Q.例えば音楽を聴いた時に、使われている楽器の音が別々に聴こえる、みたいなものですかね?

A.さぁ…、判りませんけど。

Q.私はずっとバンド活動をしてるんですが、最近になって楽器を始めた人の話を聞くと、曲を聴いて聴き取りたい楽器の音だけ聴き取ることが出来ないらしいんですね。ギターソロとか、はっきりする音は聴き取れてもバックでリズム的に入ってる音が聴き取れない。特にベースは低音なので音程が判りにくい。曲を音の塊として聴いてて、楽器ごとの音を抽出して聴けない。だから演奏をコピー出来なくて、譜面に頼ることになります。
話が外れました。質問を変えます。日本では、いつ頃から鼻先案内犬が導入されたのでしょうか?

A.鼻先案内犬財団に問い合わせて頂くと判ると思いますが、大正時代に最初の鼻先案内犬さんが導入されたと聞いています。ボクの大先輩ですね。当時の日本では、人間の用途に合わせて犬を教育する意識がなかったのでどの犬種が適しているか判らず、イギリスから犬さんを輸入して鼻先案内犬の教育をしたそうです。最初のうちは指示を与えるにも言葉が通じなくて苦労したと聞きます。深大寺の事件でも活躍したそうです。

 鼻先案内犬がまだ登場していない「深大寺線物語」はこちら >>

Q.成る程、イギリス犬語ですか。その鼻先案内犬も、さぞ手柄を立てられたのでしょうね。

A.犬が事件を解決するなど論外と思われていましたから。特に警察は動物に事件を任せるなど言語道断と決めつけていたようで、匂いを追いかけていて脇道に入ると、食べ物の匂いに釣られたと言われたらしいです。後で犯人が追っ手を巻こうと路地に入ったことが判って、改めて鼻先案内犬の能力に驚いたそうです。

Q.それは凄いですね!? 三月堂さんも食べ物の匂いに釣られたことはないんですね?

A.いえ…。あります。

Q.ごほん(咳込む)。質問を変えます。探し物をされていて記憶に残るエピソードとか、ございますか?

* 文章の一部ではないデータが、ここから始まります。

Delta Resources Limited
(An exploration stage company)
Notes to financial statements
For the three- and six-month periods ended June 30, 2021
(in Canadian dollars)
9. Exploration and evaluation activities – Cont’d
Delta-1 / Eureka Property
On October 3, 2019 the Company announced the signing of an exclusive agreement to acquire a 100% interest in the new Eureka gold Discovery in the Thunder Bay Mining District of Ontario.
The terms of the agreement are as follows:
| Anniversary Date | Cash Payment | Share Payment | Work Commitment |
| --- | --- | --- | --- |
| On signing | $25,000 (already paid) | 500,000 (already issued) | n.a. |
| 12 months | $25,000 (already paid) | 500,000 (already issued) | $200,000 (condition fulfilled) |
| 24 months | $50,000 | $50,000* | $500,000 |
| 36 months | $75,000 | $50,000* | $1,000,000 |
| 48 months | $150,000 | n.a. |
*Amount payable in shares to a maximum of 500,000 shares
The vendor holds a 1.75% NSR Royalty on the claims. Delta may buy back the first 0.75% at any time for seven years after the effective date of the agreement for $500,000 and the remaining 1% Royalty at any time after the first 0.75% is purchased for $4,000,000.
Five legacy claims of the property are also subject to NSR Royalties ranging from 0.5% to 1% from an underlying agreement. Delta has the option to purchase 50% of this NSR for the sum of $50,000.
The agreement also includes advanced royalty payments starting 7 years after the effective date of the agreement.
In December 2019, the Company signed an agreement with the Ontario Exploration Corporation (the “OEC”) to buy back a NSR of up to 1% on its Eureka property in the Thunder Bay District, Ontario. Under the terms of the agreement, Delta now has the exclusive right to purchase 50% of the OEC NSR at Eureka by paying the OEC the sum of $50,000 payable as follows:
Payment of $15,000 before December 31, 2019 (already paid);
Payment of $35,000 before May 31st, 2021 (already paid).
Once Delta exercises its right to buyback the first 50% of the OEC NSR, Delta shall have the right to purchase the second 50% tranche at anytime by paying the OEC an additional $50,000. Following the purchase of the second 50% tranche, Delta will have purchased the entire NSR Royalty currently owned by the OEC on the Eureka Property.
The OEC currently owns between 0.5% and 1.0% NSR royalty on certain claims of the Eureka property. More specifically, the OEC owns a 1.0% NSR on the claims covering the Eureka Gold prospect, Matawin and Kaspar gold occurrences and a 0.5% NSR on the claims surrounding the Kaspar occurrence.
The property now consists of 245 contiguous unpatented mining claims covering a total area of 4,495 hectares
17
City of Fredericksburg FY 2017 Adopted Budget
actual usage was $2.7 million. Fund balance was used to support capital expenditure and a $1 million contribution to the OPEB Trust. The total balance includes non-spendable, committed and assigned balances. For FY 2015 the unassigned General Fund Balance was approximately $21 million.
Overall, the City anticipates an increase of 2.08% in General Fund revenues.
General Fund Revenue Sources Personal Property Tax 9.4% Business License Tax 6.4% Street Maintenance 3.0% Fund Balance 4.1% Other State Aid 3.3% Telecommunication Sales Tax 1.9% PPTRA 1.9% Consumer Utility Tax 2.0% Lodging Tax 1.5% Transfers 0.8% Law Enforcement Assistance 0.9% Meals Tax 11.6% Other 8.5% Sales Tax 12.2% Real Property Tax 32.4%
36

A.探し物を見つけると夏子さんからご褒美を貰えるのですが、年々質が落ちてまして、時には持って行くのを忘れることもあって、そろそろ改善要求を出さないとならないかと考えているところでありまして。一番おいしかったのはですね…。

Q.あのぉ、ご褒美の話じゃなくて、記憶に残るような探し物をお聞きしたいのですけど。

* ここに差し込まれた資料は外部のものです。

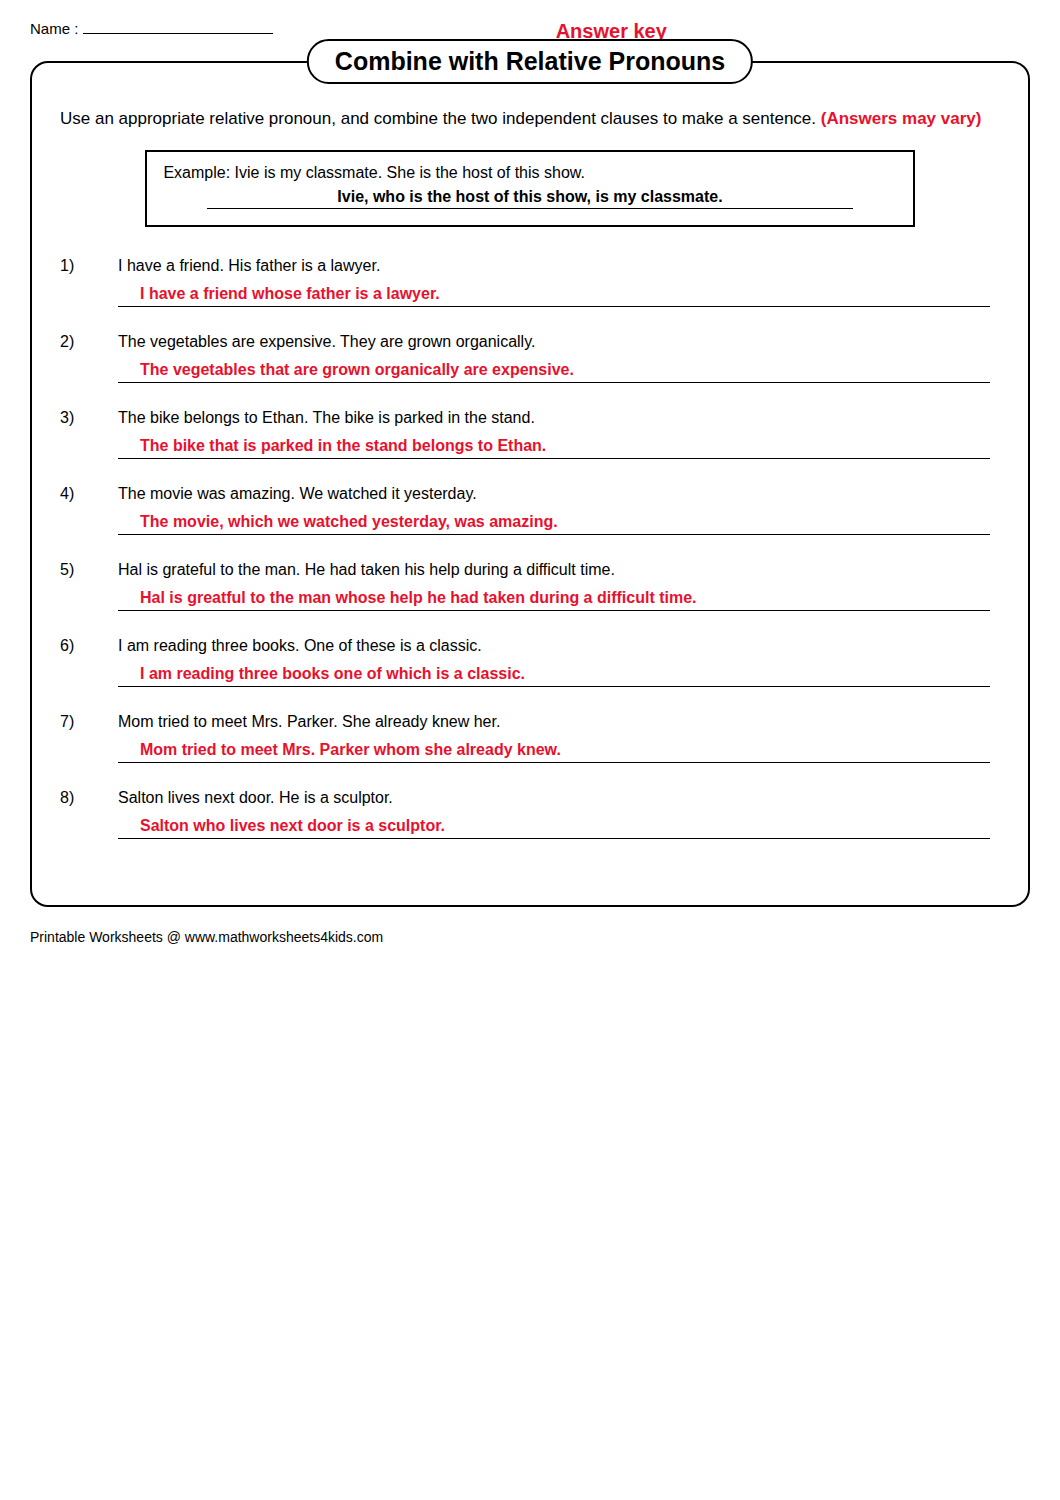Name :
Answer key
Combine with Relative Pronouns
Use an appropriate relative pronoun, and combine the two independent clauses to make a sentence. (Answers may vary)
Example: Ivie is my classmate. She is the host of this show.
Ivie, who is the host of this show, is my classmate.
1)
I have a friend. His father is a lawyer.
I have a friend whose father is a lawyer.
2)
The vegetables are expensive. They are grown organically.
The vegetables that are grown organically are expensive.
3)
The bike belongs to Ethan. The bike is parked in the stand.
The bike that is parked in the stand belongs to Ethan.
4)
The movie was amazing. We watched it yesterday.
The movie, which we watched yesterday, was amazing.
5)
Hal is grateful to the man. He had taken his help during a difficult time.
Hal is greatful to the man whose help he had taken during a difficult time.
6)
I am reading three books. One of these is a classic.
I am reading three books one of which is a classic.
7)
Mom tried to meet Mrs. Parker. She already knew her.
Mom tried to meet Mrs. Parker whom she already knew.
8)
Salton lives next door. He is a sculptor.
Salton who lives next door is a sculptor.
Printable Worksheets @ www.mathworksheets4kids.com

A.あは。色々なものを探したことがあるんですが、自分がそんなものの匂いまで嗅げたんだ、って言うのが我ながら驚きでした。

Q.どんな匂いですか?

A.病気に罹っている人の匂い。何となく普通の人と違う感じの匂いがするんです。それに、何か悪いことが起きそうな匂い。これは悪いことの匂いを嗅ぐと言うより、悪いことがその人に起きる前触れの匂いみたいのを感じます。

Q.前触れ、ですか?

A.ええ。あのぉ、記者さんから悪い匂いがします…

Q.えっ!? 私からですか?

f:id:kusuda_fumihito:20171015093606j:plain

「お待たせしました。お茶をお持ちしま、あっ!」
 ドッシーン! ガッチャーン! ガラガラ、ドーン。カラカラカラ。